■ **Assignment**
Lines to be reproduced exactly: the one that holds "ring dip: (105, 258)" and all those after it through the end of the data. Include no others.

■ **Material for this task**
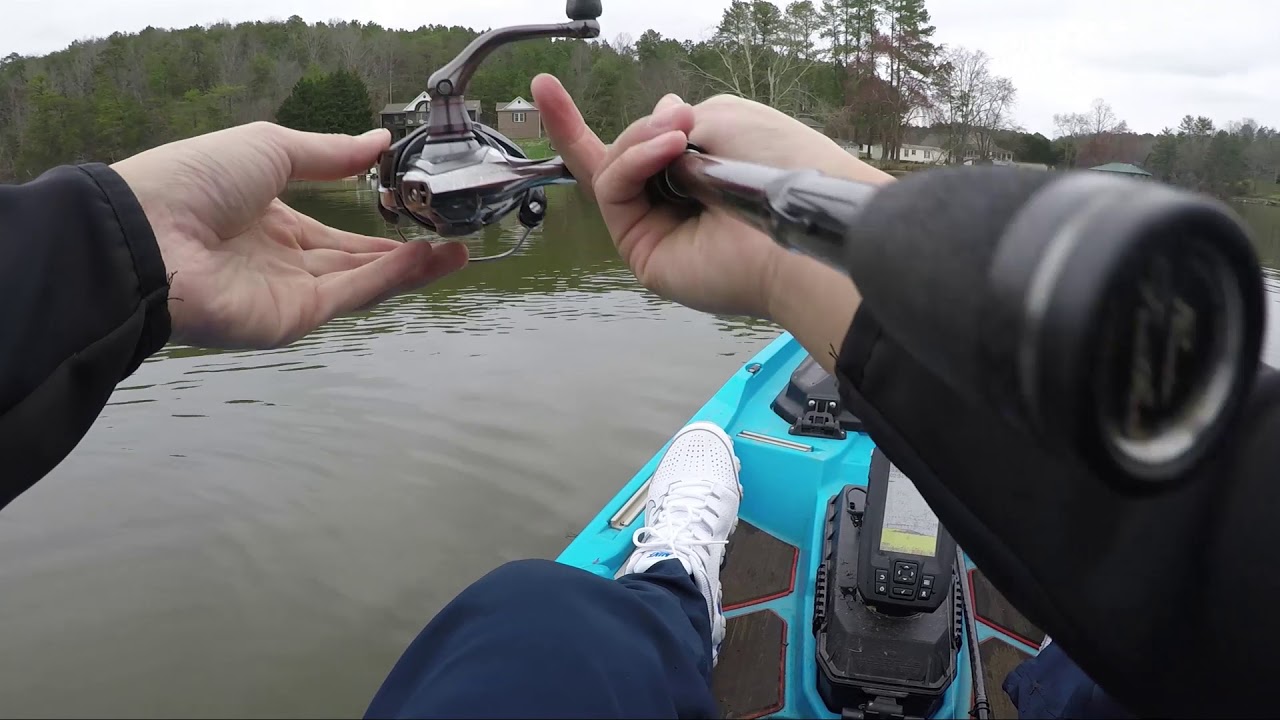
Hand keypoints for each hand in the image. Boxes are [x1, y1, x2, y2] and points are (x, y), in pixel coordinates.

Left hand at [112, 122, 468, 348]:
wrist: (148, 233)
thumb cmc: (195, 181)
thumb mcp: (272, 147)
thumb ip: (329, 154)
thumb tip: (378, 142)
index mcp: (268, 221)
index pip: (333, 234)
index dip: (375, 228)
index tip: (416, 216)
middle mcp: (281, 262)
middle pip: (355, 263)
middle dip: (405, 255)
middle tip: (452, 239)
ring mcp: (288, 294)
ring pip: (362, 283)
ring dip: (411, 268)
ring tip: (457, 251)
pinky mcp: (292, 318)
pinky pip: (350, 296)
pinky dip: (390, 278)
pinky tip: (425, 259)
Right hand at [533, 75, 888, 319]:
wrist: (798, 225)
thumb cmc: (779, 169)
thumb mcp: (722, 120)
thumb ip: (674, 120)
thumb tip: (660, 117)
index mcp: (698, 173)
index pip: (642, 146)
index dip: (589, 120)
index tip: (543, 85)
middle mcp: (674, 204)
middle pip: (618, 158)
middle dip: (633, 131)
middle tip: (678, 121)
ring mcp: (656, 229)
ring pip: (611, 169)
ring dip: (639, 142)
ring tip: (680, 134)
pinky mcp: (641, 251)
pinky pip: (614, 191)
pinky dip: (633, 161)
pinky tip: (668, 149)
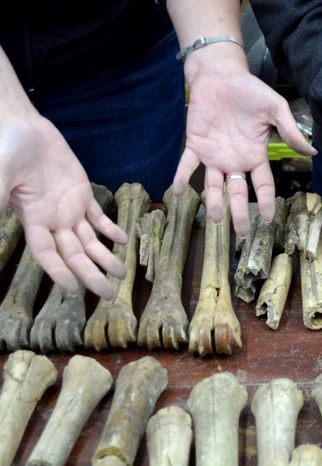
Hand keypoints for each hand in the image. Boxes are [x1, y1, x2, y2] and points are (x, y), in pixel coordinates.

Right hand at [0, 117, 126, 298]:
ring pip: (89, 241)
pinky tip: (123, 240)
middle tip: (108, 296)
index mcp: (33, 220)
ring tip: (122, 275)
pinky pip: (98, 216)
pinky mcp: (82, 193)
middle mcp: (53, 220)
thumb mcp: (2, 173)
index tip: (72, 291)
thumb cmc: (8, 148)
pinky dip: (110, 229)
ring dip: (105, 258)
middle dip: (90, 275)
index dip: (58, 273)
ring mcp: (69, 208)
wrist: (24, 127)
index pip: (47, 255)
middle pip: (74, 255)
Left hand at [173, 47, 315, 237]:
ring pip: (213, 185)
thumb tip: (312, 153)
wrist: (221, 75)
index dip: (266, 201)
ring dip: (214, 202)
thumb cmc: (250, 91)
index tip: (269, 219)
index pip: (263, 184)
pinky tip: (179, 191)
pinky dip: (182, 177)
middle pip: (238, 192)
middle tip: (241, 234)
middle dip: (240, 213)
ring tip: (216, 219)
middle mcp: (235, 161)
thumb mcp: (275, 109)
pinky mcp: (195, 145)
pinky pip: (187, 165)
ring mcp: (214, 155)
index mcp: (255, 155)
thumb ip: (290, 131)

■ **Result**
ring dip: (105, 258)
middle dip: (90, 275)
index dip: (58, 273)
ring mcp: (69, 208)
wrist: (24, 127)
index pip: (47, 255)
middle pip: (74, 255)
Left hand at [173, 47, 315, 237]:
ring pip: (213, 185)
thumb tip: (312, 153)
wrist: (221, 75)
index dip: (266, 201)
ring dip: (214, 202)
thumb cmc: (250, 91)
index tip: (269, 219)
index pip: (263, 184)
pinky tip: (179, 191)
pinky dip: (182, 177)
middle pip: (238, 192)
middle tip: (241, 234)
middle dip: (240, 213)
ring tip: (216, 219)
middle mcp: (235, 161)
thumb mcp: (275, 109)
pinky mcp: (195, 145)
pinky pip: (187, 165)
ring mcp: (214, 155)
index mcp: (255, 155)
thumb ip: (290, 131)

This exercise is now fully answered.